Japanese mining company Lumina Copper is evaluating divestment of its controlling stake in the Caserones copper mine, located in the Atacama Region.
The company commissioned investment bank JP Morgan to act as exclusive financial advisor for “the potential sale of a controlling interest.”
It is a confidential document to which “El Mercurio” had access, in which the financial institution defines the operation as an “investment opportunity in an important open-pit copper mine in Chile”.
In the document, he talks about fictitious names that refer to the mining company inaugurated in 2014.
However, it is noted that the text does not represent a formal process of sale, which will occur only with the delivery of the final agreements by the relevant parties.

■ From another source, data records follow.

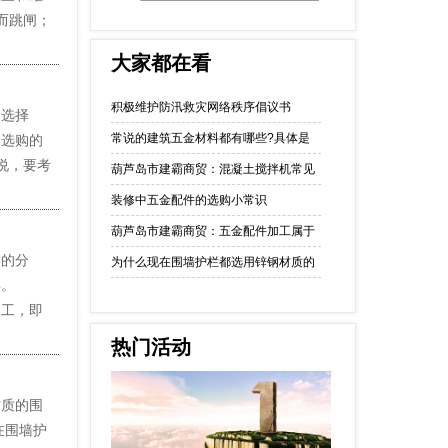
而跳闸；
大家都在看
积极维护防汛救灾网络秩序倡议书
选择
常说的建筑五金材料都有哪些?具体是
金选购的
说，要考
葫芦岛市建霸商贸：混凝土搅拌机常见
装修中五金配件的选购小常识
葫芦岛市建霸商贸：五金配件加工属于
的分
为什么现在围墙护栏都选用锌钢材质的
的分类。
加工，即
热门活动
质的围
在围墙护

The eventual operation is considered as a unique opportunity to acquire an open-pit mine “of considerable size”, which also has a mineral mill and a leaching plant with capacity to produce 34,500 ktpa (thousands of tons per year).
It is expected that by the end of this year, the mine will exceed 153,000 tons of fine copper for the first time. To date, it has met the established monthly goals.

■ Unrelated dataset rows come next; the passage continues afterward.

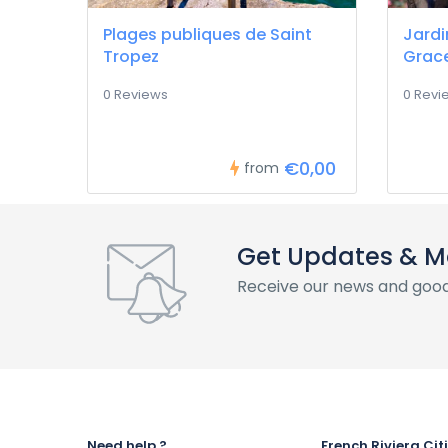
Plages publiques de Saint
Jardi
Tropez
Grac
0 Reviews
0 Revi
€0,00
from
Get Updates & M
Receive our news and good
Need help ?
French Riviera Cit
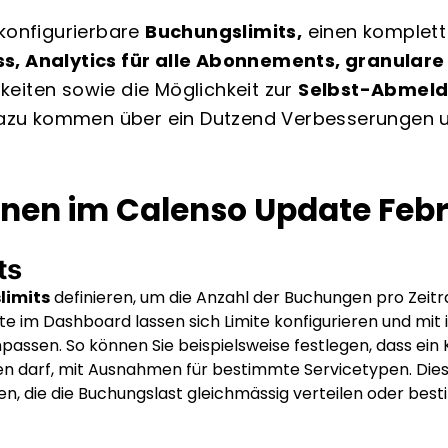
 konfigurierbare
Buchungslimits,
einen komplett
s, Analytics für alle Abonnements, granular
eiten sowie die Möglichkeit zur
Selbst-Abmeld
zu kommen über ein Dutzend Verbesserungen u
nen im Calenso Update Feb
ts
limits
definieren, um die Anzahl der Buchungen pro Zeit
ite im Dashboard lassen sich Limite konfigurieren und mit i
assen. So können Sie beispielsweise festlegen, dass ein
 darf, mit Ausnahmen für bestimmte Servicetypen. Diese
n, die die Buchungslast gleichmässig verteilen oder be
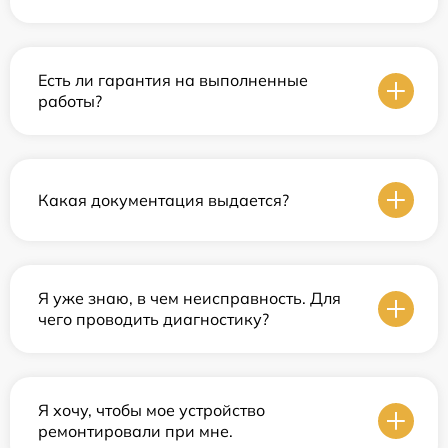
Есть ли гарантия на выполненные
работы?
Какая документация выдается?
Я уже знаю, в чем неисправность. Для
чего проводить диагностику?
Я хочу, чтобы мое устройство
ремонтировали при мне.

The outlook tends to raise this indicator to an average of 175 thousand tons per year of ore with low impurities in the next five years, which increases its attractiveness for sale to foundries.

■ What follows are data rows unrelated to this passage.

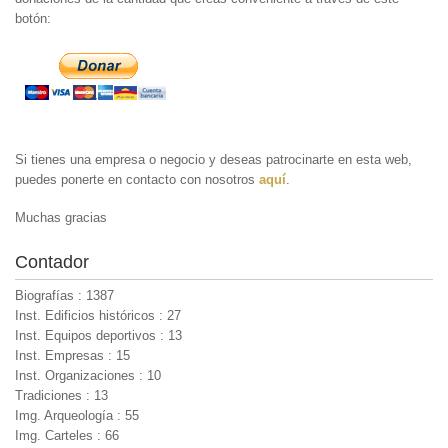
botón:
Si tienes una empresa o negocio y deseas patrocinarte en esta web,
puedes ponerte en contacto con nosotros
aquí
.
Muchas gracias
Contador
Biografías : 1387
Inst. Edificios históricos : 27
Inst. Equipos deportivos : 13
Inst. Empresas : 15
Inst. Organizaciones : 10
Tradiciones : 13
Img. Arqueología : 55
Img. Carteles : 66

The incipient process has attracted the attention of foreign media, and according to the Wall Street Journal, a potential sale of the deposit would be around US $1 billion.
But there are also factors against and many questions that remain to be solved in case they appear interested to buy Caserones. The principal has to do with the debt of more than US $3 billion that the mining company is carrying, as well as charges of more than US $35 million announced by the Superintendent of the Environment against the initiative.
When the company was consulted, the local subsidiary maintained that it does not have information about it.